La route de la Route du Rock
Quitter une région trempée de pluie [Lille, NDR] pour se prendre une tempête de flotte sur le pare-brise cinq cents kilomètres plus loin… Faut-il être totalement stupide, je vous le demande ? C’est qu’au bout, il y a LE festival de l’été. Où, même sans jamais y avoir mis les pieds, on a l’impression d’être déjà chez soi. Les réseaux sociaux, ça bousille le goût des premières fois. Ceci dit, on avait tellement fantasmé Saint Malo que découvrir une entrée de ville aussi moche que n’importe quelle autre entrée de ville française, ça surprend, pour le coup. De l’autre côté des remparts, c’est une autre limonade. Mais disons-le une fois pour toutes : le touriste ne supporte pas ses congénères. Je préfère me souvenir du retour à l’hôtel, de nuit. Dans le silence retrouvé des pierres et des pavés, la magie opère enfin. Face à la porte de l’hôtel et cette clé magnétique qui nous échappe, les watts et la boue qu’on vient de quitter remontent à la surface. Et déjà, on pense à la journée du lendemain. On aurait aimé que cette vie dure toujours. Ca n’a duré que trois jours.

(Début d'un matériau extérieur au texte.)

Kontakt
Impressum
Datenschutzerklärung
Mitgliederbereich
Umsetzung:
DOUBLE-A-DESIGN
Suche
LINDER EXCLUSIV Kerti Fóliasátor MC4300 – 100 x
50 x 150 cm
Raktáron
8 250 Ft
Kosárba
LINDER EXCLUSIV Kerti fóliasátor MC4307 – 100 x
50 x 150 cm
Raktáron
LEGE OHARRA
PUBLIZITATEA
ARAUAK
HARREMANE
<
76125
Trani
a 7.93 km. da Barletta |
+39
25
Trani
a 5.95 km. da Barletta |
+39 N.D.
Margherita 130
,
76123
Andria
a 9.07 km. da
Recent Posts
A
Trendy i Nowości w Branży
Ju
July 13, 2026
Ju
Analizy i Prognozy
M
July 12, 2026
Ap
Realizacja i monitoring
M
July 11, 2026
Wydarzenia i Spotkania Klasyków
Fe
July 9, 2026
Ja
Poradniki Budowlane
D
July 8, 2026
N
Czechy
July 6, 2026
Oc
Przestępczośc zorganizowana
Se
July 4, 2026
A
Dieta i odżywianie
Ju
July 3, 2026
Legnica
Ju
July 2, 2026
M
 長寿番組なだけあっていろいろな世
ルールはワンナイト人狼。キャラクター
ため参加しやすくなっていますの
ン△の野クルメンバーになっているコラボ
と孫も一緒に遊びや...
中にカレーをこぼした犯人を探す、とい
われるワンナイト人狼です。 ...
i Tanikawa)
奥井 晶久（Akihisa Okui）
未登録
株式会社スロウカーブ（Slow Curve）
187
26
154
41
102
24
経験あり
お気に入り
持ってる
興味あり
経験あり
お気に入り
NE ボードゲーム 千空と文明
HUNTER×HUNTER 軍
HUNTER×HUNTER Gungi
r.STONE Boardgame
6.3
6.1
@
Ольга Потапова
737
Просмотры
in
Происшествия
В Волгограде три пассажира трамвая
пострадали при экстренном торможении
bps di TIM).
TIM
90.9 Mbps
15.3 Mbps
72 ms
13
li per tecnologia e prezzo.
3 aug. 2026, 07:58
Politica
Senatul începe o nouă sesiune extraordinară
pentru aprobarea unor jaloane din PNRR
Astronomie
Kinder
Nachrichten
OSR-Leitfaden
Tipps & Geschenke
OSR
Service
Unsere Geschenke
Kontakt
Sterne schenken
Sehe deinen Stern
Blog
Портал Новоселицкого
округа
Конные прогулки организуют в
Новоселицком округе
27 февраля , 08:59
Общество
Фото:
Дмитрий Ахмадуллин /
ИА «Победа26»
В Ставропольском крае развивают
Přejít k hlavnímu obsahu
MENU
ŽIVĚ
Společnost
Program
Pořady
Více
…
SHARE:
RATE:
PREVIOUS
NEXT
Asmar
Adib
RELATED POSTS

Pingouins dans la boue (jeudi)
« T’arrête pas, derrière, c’est la marche de l’empereur ! » Même sur le chemin d’accès au site transformé en lisier par la pluie, le festivalier de la Route du Rock ne manque pas d’humour, ni de solidarité envers ses compagnons d’infortune. La meilleure programmation de l’été servie les deux pieds dans la boue, ça vaut le caniveau et la vue sur les étoiles. A cette nuance près qu’une accréditation presse permet de limiter les dégâts. Et de souffler. On est content de ne plus avoir 20 ans, une tente pliable et de ne pas passer sa journée debout.
Premières notes. Des Américains cachés derrière leurs cheveux longs se foutent tranquillement du monde en assurant le minimum syndical face à un public planqué sous des cirés moches. War On Drugs ? Chiant comme la pluie qui nous tombe dessus. Kurt Vile ? Itou, hormis pendant son final seul à la guitare. Même les fans confirment. Plus tard, un artiste mettra les points sur les i : les mecs n’ont rien donné. Heureusement, en festival, il y a le bouton next.
Un espace presse quasi désert. Un espace VIP plein à craquer. Partout, de la boue. Des visages qu’on reconnaît, pas mal de sourires malgré la pluie et les pieds dix centimètres sous le niveau de la mer ; une joie partagée d’être là, visiblement.
Thee Oh Sees déroule sa formule au kilomètre : un riff = un morceau. Sans oublier les « Ouh ! Ouh ! » du chanteur. Ca réveille. Mais ça ne fait pas grimper aux rideaux non plus. Paraît que John Dwyers était de mauvaise humeur pour cause de mauvais son. Nous n’avons pas recoupé cette info. On vous la met là, faites-en ce que vous voulez.
Il existe encore des festivals avec des sandwichs à 3 euros.
La lumière viendra de Fat White Family. Braillards, mal élevés, habités, sauvages : des sales gosses poussés en Angleterre rappellent qu’un festival, ça ne se limite pas à de la bonne musique : faut que ça bouge on stage. Des rumeurs entretiennent déjà leur réputation : bagarres avec des staffs, planning promo enterré pour cause de retard, sens appuyé de la fête post concert : le rock aurait-il enfin retrouvé des mauvais garçons ? On en reparle l’année prochaine, à la sortie de leur premier LP.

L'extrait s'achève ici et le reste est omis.